Just like being in a band, when you start, people don’t think you are going to be successful and accomplished. But everyone starts somewhere.
Me and my brother were really reclusive as children. We were the sons of two musicians. My dad was a piano teacher and didn’t make that much money and he had to really raise two kids by himself. I really didn’t relate to any other kids at school. I really think the rest of the world doesn’t think they can do anything with their lives. I just look around, like a Wal-Mart, and most of the people who work there, you look in their eyes and there’s nothing. And it’s a terrible thing. I think the one thing that was good for my childhood was being creative all the time. Me and my brother, we drew comic books. We started playing guitar. We’ve always been creative. I wish more people were like that.

What guitarist did you admire so much you decided to play the guitar?
James Hetfield and Kirk Hammett were the first two. Actually, my brother picked up the guitar first. But metal caught on to me for some reason. I remember seeing “Enter Sandman” on MTV, and that was probably when I started liking the sound of the guitar. But before that, just rock and roll, Guns And Roses… “November Rain”. I was like 14 and living with my mom and dad. It was all hip-hop and R&B. Like, I didn’t really have anything I could call my own. When I saw Metallica on MTV, that was my own. I didn’t think anyone listened to that. It wasn’t until I was like 16 years old that I met anybody that actually liked the type of metal that I liked.

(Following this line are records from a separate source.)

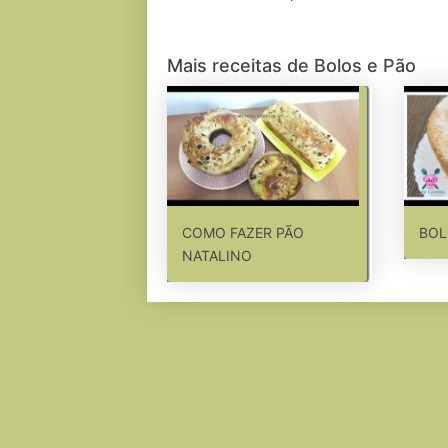
Mais receitas de Bolos e Pão
COMO FAZER PÃO
BOL
NATALINO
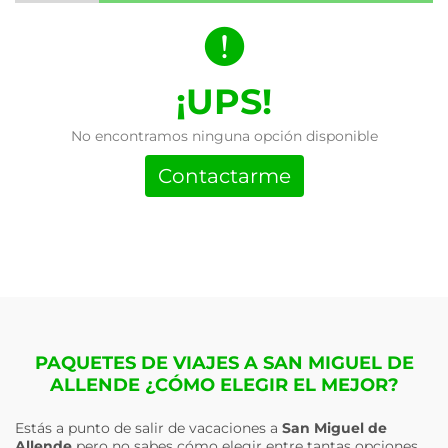
¡UPS!
No encontramos ninguna opción disponible
Contactarme
PAQUETES DE VIAJES A SAN MIGUEL DE
ALLENDE ¿CÓMO ELEGIR EL MEJOR?
Estás a punto de salir de vacaciones a
San Miguel de
Allende
pero no sabes cómo elegir entre tantas opciones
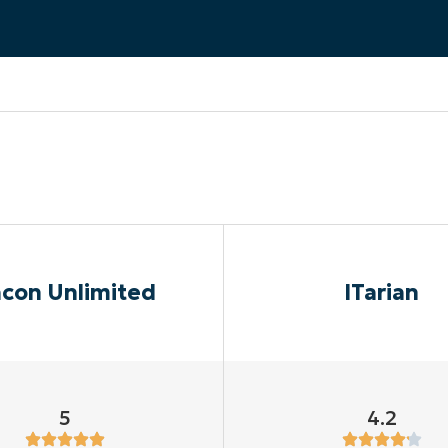
RODUKTVORSTELLUNG ANSEHEN
VORSTELLUNG ANSEHEN
RODUKTVORSTELLUNG ANSEHEN
PRODUKT-
RODUKTVORSTELLUNG ANSEHEN
con Unlimited
ITarian
5
4.2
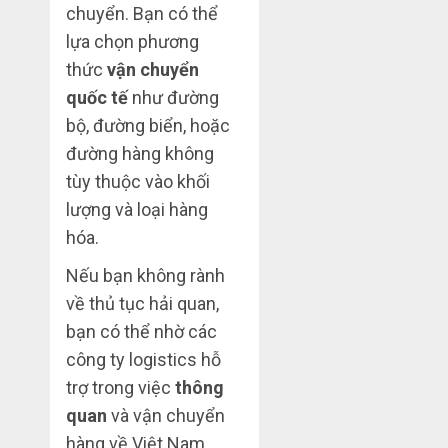
chuyển. Bạn có thể
lựa chọn phương
thức
vận chuyển
quốc tế
như đường
bộ, đường biển, hoặc
đường hàng không
tùy thuộc vào khối
lượng và loại hàng
hóa.
Nếu bạn không rành
về thủ tục hải quan,
bạn có thể nhờ các
công ty logistics hỗ
trợ trong việc
thông
quan
và vận chuyển
hàng về Việt Nam.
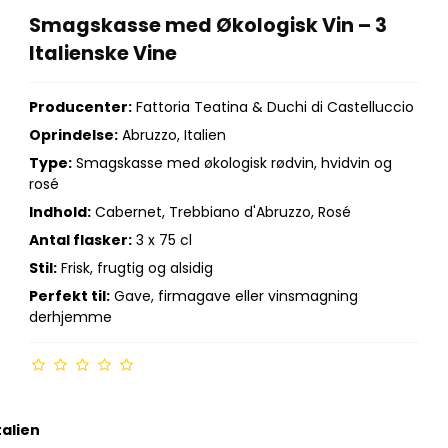
Smagskasse med Økologisk Vin – 3
Italienske Vine
Producenter:
Fattoria Teatina & Duchi di Castelluccio
Oprindelse:
Abruzzo, Italien
Type:
Smagskasse med økologisk rødvin, hvidvin og
rosé
Indhold:
Cabernet, Trebbiano d'Abruzzo, Rosé
Antal flasker:
3 x 75 cl
Stil:
Frisk, frugtig og alsidig
Perfekt til:
Gave, firmagave eller vinsmagning
derhjemme
talien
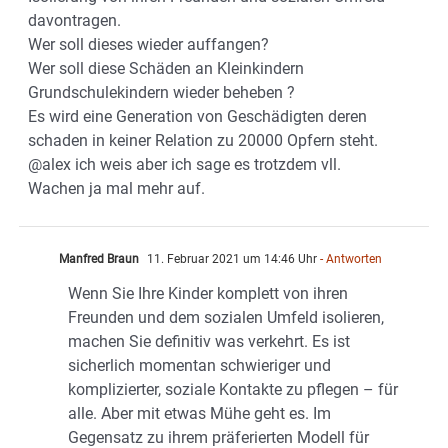
davontragen.
Wer soll dieses wieder auffangen?
Wer soll diese Schäden an Kleinkindern
Grundschulekindern wieder beheben ?
Es wird eine Generation von Geschädigten deren
schaden in keiner Relation zu 20000 Opfern steht.
@alex ich weis aber ich sage es trotzdem vll.
Wachen ja mal mehr auf.
Manfred Braun
11. Februar 2021 um 14:46 Uhr
- Antworten
Wenn Sie Ihre Kinder komplett von ihren
Freunden und dem sozialen Umfeld isolieren,
machen Sie definitiv was verkehrt. Es ist
sicherlich momentan schwieriger und
komplizierter, soziale Kontakte zu pflegen – für
alle. Aber mit etwas Mühe geht es. Im
Gegensatz zu ihrem präferierten Modell für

Care to call out ‘bullshit’ on anything? (Anything at all, the last instance of bullshit you saw that no one said anything about).
Samuel Jackson for not getting an Oscar for his role in Pulp Fiction. I know George Bush is bullshit. But you know what, I don’t think it’s him. I think it’s the system. I think his family has learned how to use that system to the best of their ability. And you know what? More power to him. Because if you learn how to work a system, you are doing something right. It may not be moral. But you are doing something right. Unfortunately, everyone thinks they are right. I think they are wrong for doing what they are doing as far as the whole world. I blame George Bush for making America the bad guy. Everywhere besides America, we are the bad guy. All it’s going to take one more terrorist attack on our country for all hell to break lose. I don’t want to be a pessimist, but I think it’s gonna happen. I’m gonna call out CNN and FOX news. They are bullshit. You never get two sides to a story. They always run out of time for the other side of the story.

Touring plans for 2004?
We are doing like a two week headlining tour when the record comes out. Then we are doing a two week tour with Walls of Jericho. We picked them specifically because we’ve known them for a little while, and their record comes out the same day as ours. They are on Trustkill records. They are more of a hardcore band, but they definitely have the metal influence. What we are trying to do with that tour, is get a few genres and styles in there. And after that, a tour of Europe. We are definitely going to be on tour.

Leave the kids with some words on how to get by in this fucked up world.
Try and find something that you are really good at and go with it. Follow whatever is your passion. That’s what I’ve done and it’s helped me so far. And I see people who have done that are well off. Don’t be afraid to go and do a lot of things. Life is short, but it’s long for everybody who is enjoying it. Follow your heart. Find your niche.